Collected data
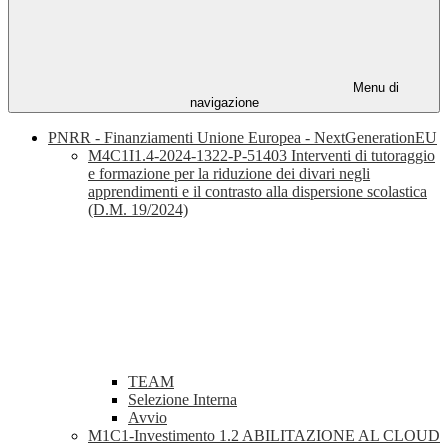
Menu di
navigazione
PNRR - Finanziamenti Unione Europea - NextGenerationEU
M4C1I1.4-2024-1322-P-51403 Interventi di tutoraggio
e formazione per la riduzione dei divari negli
apprendimenti e il contrasto alla dispersione scolastica
(D.M. 19/2024)
TEAM
Selezione Interna
Avvio
M1C1-Investimento 1.2 ABILITAZIONE AL CLOUD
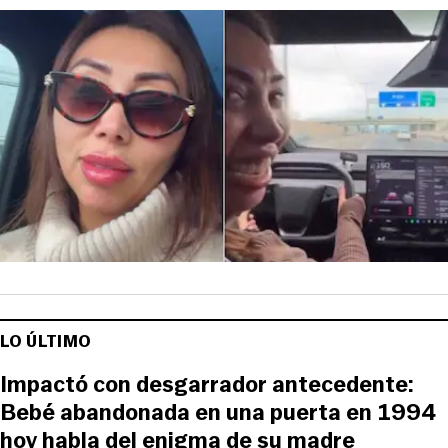
LO ÚLTIMO
Impactó con desgarrador antecedente:
Bebé abandonada en una puerta en 1994
hoy habla del enigma de su madre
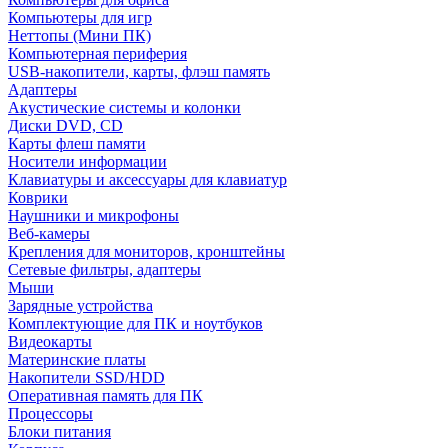
Компьютеры для игр
Неттопы (Мини ПК)
Компьютерная периферия
USB-накопители, карты, флэш память
Адаптеры
Акустические системы и колонки
Диски DVD, CD
Карты флеш памяти
Носители информации
Клавиатуры и аксессуары для клавиатур
Коврики
Наушники и микрофоны
Веб-камеры
Крепления для мониторов, кронштейны
Сетевые фильтры, адаптеры
Мыши
Зарядные устройства
Комплектующие для ПК и ноутбуков
Видеокарты
Материнские платы
Накопители SSD/HDD
Оперативная память для ПК
Процессоры
Блоки питания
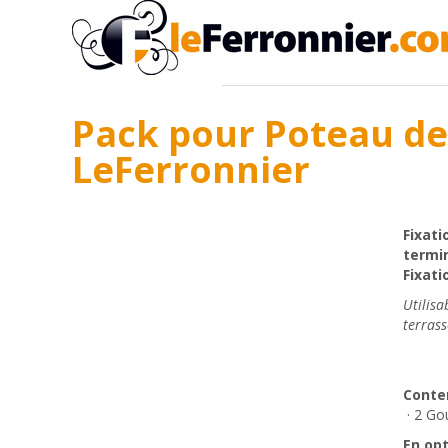
Pack pour Poteau de 
LeFerronnier
Fixati
termi
Fixati
Utilisa
terrass
Conte
· 2 Go
En opt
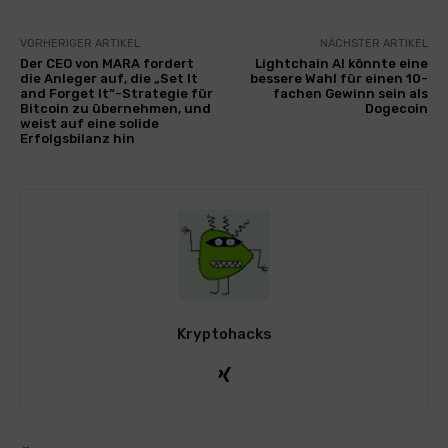
VORHERIGER ARTIKEL
NÄCHSTER ARTIKEL
Der CEO von MARA fordert
Lightchain AI könnte eine
die Anleger auf, die „Set It
bessere Wahl für einen 10-
and Forget It“-Strategie für
fachen Gewinn sein als
Bitcoin zu übernehmen, und
Dogecoin
weist auf eine solide
Erfolgsbilanz hin
Kryptohacks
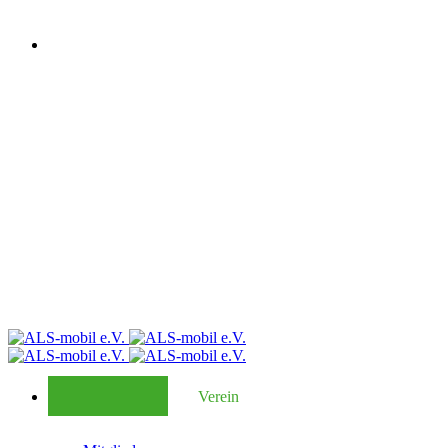
Verein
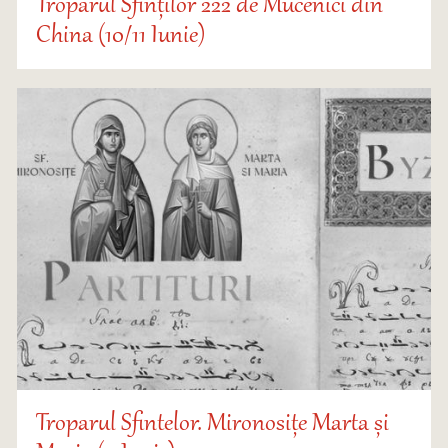
Troparul Sfinților 222 de Mucenici din
China (10/11 Iunie)
Troparul Sfintelor. Mironosițe Marta și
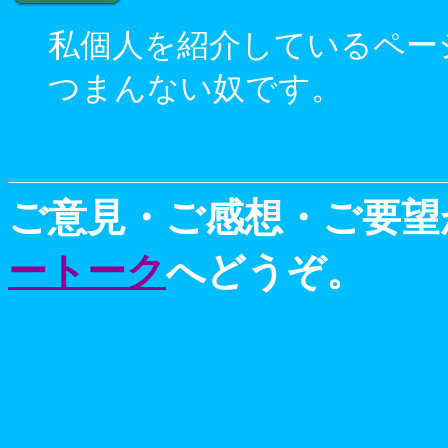
私個人を紹介しているペー
つまんない奴です。
ご意見・ご感想・ご要望
ートーク
へどうぞ。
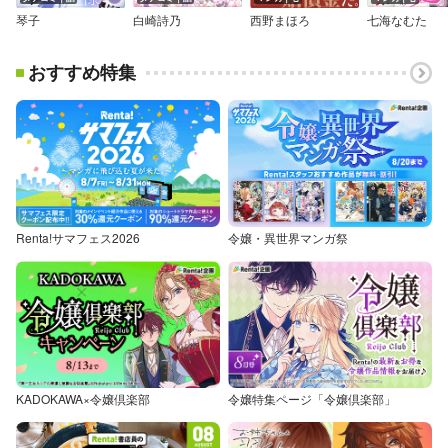
琴子
白崎詩乃
西野まほろ
七海なむた
おすすめ特集
Renta!サマフェス2026
令嬢・異世界マンガ祭
KADOKAWA×令嬢倶楽部
令嬢特集ページ「令嬢倶楽部」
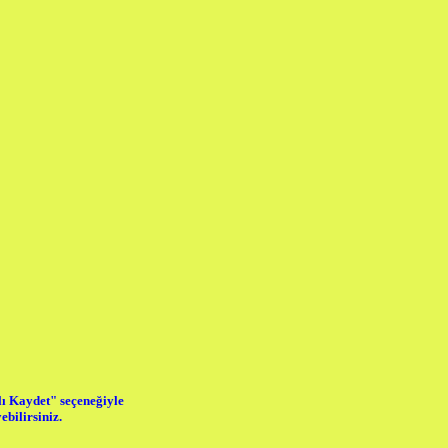
lı Kaydet" seçeneğiyle
ebilirsiniz.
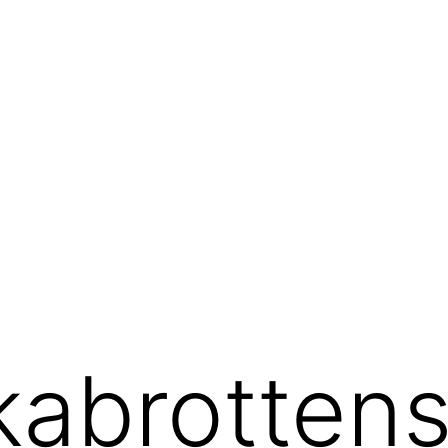
kabrotten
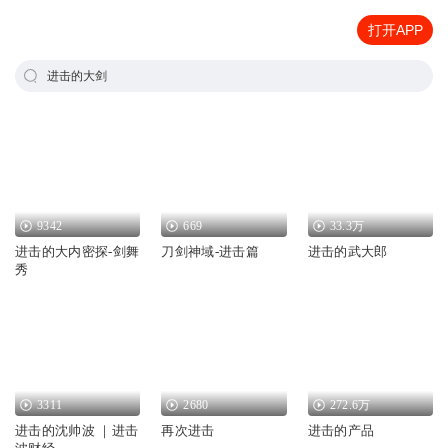
打开APP
进击的大剑
9342
669
33.3万
进击的大内密探-剑舞
刀剑神域-进击篇
进击的武大郎
秀
3311
2680
272.6万
进击的沈帅波 ｜进击
再次进击
进击的产品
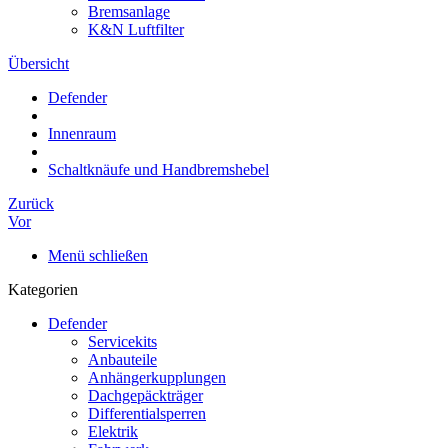
Bremsanlage
K&N Luftfilter
Übersicht
Defender
Innenraum
Schaltknäufe und Handbremshebel
Zurück
Vor
Menü schließen
Kategorien
Defender
Servicekits
Anbauteile
Anhängerkupplungen
Dachgepäckträger
Differentialsperren
Elektrik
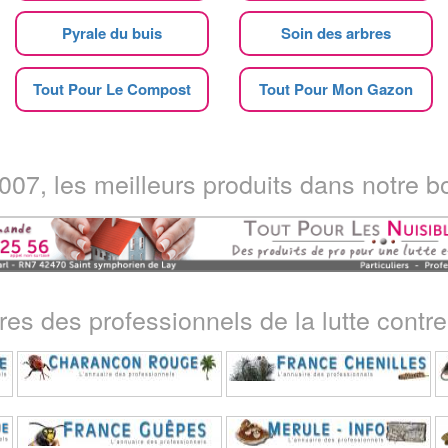
Pyrale du buis
Soin des arbres
Tout Pour Le Compost
Tout Pour Mon Gazon
07, les meilleurs produits dans notre bo
ires des professionnels de la lutte contre 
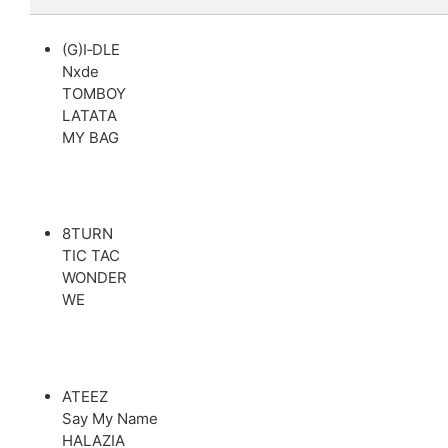
(G)I‐DLE
Nxde
TOMBOY
LATATA
MY BAG
8TURN
TIC TAC
WONDER
WE
ATEEZ
Say My Name
HALAZIA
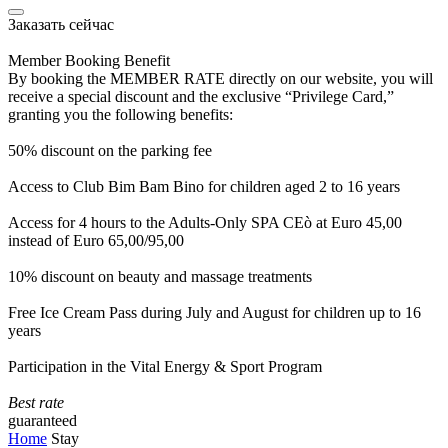
Заказать сейчас
Member Booking Benefit
By booking the MEMBER RATE directly on our website, you will
receive a special discount and the exclusive “Privilege Card,”
granting you the following benefits:
50% discount on the parking fee
Access to Club Bim Bam Bino for children aged 2 to 16 years
Access for 4 hours to the Adults-Only SPA CEò at Euro 45,00
instead of Euro 65,00/95,00
10% discount on beauty and massage treatments
Free Ice Cream Pass during July and August for children up to 16
years
Participation in the Vital Energy & Sport Program
Best rate
guaranteed
Home
Stay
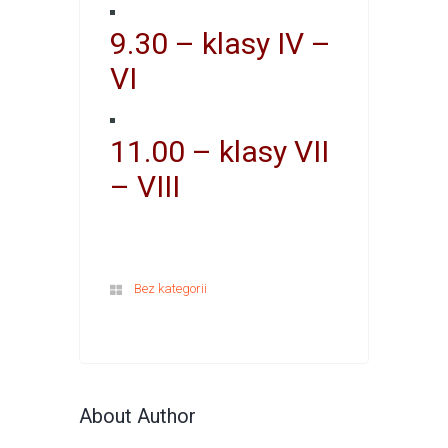
9.30 – klasy IV –
VI
11.00 – klasy VII
– VIII
Bez kategorii
About Author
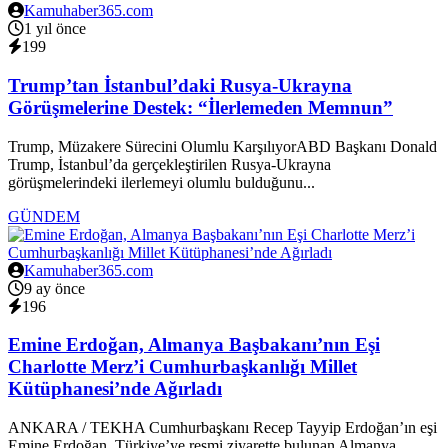
Kamuhaber365.com
1 yıl önce
199
Trump’tan İstanbul’daki Rusya-Ukrayna
Görüşmelerine Destek: “İlerlemeden Memnun”
Trump, Müzakere Sürecini Olumlu KarşılıyorABD Başkanı Donald
Trump, İstanbul’da gerçekleştirilen Rusya-Ukrayna
görüşmelerindeki ilerlemeyi olumlu bulduğunu...
GÜNDEM
Kamuhaber365.com
9 ay önce
196
Emine Erdoğan, Almanya Başbakanı’nın Eşi
Charlotte Merz’i Cumhurbaşkanlığı Millet
Kütüphanesi’nde Ağırladı
ANKARA / TEKHA Cumhurbaşkanı Recep Tayyip Erdoğan’ın eşi
Emine Erdoğan, Türkiye’ye resmi ziyarette bulunan Almanya...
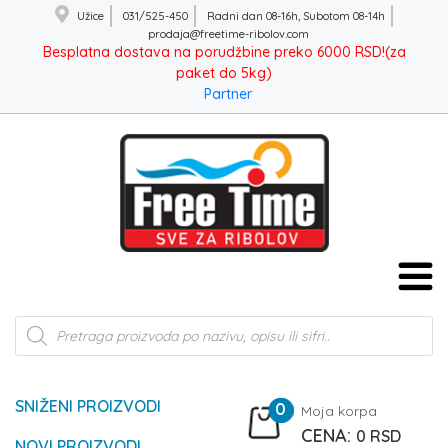
Užice
031/525-450
Radni dan 08-16h, Subotom 08-14h
prodaja@freetime-ribolov.com
Besplatna dostava na porudžbine preko 6000 RSD!(za
paket do 5kg)
Partner
Products
search
SNIŽENI PROIZVODI
0
Moja korpa
0
RSD
NOVI PROIZVODI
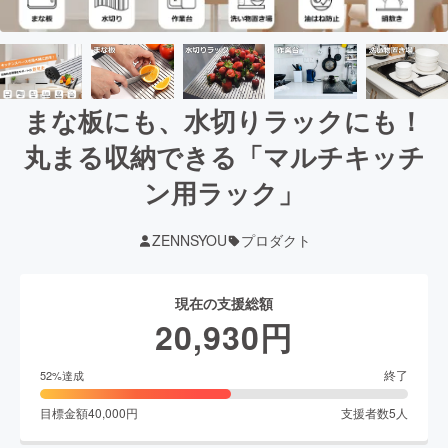
まな板にも、水切りラックにも！
丸まる収納できる「マルチキッチ
ン用ラック」
ZENNSYOU
プロダクト
現在の支援総額
20,930
円
終了
52
%達成
目標金額
40,000
円
支援者数
5
人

### WHAT YOU NEED TO DO
Provide the count, and nothing else, of lines in the data above where the word "Tout" occurs.

### TASK RESPONSE
2